TASK PROMPT ::
Pull out every line in the entries below that contains the word "İsrail".

DATA LISTING ::
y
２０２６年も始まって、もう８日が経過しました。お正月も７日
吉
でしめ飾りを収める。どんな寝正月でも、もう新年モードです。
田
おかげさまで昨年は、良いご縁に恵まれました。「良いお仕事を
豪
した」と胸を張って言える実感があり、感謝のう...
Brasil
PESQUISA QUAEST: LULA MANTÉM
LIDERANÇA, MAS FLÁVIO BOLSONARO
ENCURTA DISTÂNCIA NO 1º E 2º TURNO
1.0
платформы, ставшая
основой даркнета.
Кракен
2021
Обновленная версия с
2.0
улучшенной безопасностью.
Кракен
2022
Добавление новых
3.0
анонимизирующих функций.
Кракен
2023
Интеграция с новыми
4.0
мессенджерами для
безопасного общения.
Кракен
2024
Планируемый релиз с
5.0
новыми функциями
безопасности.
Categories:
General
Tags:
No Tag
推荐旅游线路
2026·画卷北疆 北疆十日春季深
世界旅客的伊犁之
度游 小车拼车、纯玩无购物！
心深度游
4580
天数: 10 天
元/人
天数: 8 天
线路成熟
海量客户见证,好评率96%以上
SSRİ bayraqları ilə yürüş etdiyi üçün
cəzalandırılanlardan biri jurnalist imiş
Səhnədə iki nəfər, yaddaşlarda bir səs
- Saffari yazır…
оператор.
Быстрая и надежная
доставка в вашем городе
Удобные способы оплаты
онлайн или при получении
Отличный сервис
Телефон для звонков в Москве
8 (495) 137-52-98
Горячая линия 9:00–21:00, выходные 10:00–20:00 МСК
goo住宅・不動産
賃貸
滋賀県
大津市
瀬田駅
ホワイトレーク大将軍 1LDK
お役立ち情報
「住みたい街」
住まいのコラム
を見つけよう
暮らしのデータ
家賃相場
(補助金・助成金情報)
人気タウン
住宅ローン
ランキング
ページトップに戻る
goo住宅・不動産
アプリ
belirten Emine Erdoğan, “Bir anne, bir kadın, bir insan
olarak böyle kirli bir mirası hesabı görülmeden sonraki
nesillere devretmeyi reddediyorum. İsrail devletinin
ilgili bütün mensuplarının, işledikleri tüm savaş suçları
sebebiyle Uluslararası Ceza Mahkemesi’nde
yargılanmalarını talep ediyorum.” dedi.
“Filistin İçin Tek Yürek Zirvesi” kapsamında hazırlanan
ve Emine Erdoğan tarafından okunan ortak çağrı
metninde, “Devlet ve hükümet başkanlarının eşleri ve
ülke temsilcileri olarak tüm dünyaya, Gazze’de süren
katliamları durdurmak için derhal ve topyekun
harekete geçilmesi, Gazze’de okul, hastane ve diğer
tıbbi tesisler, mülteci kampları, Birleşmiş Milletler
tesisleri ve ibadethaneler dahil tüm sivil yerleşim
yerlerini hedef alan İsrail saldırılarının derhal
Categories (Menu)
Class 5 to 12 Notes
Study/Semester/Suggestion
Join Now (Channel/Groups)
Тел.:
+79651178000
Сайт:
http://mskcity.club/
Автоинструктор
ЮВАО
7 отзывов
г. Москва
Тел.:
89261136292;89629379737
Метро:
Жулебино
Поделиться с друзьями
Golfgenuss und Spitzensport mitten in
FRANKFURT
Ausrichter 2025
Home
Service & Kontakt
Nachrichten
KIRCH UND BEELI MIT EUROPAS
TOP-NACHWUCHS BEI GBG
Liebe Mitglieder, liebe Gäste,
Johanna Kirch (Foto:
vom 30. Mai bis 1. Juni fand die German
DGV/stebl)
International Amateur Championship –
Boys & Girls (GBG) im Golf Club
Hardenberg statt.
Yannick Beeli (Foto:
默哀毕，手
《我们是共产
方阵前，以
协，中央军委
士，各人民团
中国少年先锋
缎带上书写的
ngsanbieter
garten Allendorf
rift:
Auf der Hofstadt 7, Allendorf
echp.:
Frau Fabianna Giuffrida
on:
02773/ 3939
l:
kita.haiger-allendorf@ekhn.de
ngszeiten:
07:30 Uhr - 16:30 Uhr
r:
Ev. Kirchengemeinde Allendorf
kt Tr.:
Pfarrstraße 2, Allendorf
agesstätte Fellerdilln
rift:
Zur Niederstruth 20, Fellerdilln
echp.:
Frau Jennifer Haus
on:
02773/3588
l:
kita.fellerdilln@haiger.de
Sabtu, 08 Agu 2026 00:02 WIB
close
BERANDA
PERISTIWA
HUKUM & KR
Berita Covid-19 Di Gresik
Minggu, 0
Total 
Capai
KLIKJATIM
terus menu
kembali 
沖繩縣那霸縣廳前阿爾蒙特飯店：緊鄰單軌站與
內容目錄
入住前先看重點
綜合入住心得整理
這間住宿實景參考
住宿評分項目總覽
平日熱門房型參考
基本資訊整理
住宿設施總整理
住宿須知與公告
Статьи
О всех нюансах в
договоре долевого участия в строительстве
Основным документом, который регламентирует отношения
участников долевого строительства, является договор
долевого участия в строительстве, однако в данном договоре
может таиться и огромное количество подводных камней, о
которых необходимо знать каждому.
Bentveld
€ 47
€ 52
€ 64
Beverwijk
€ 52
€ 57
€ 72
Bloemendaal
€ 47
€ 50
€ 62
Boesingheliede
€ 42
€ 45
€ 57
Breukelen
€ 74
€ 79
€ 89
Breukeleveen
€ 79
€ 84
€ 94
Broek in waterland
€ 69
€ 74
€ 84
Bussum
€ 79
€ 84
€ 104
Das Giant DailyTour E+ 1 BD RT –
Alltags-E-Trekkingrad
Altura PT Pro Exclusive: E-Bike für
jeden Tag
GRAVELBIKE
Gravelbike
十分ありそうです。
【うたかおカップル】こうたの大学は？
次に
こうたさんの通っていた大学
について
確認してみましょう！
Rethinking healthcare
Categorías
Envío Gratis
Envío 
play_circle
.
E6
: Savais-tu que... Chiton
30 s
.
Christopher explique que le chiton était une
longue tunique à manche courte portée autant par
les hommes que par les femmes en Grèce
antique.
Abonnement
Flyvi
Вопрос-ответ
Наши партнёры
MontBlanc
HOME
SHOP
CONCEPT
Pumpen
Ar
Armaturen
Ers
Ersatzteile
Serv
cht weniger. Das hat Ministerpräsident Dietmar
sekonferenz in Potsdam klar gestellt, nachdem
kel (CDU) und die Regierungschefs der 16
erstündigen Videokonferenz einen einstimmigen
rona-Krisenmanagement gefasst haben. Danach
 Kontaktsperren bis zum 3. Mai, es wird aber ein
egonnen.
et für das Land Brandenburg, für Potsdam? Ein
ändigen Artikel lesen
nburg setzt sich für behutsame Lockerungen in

RESULT OF THIS EXERCISE ::
nesillere devretmeyi reddediyorum. İsrail devletinin
yerlerini hedef alan İsrail saldırılarının derhal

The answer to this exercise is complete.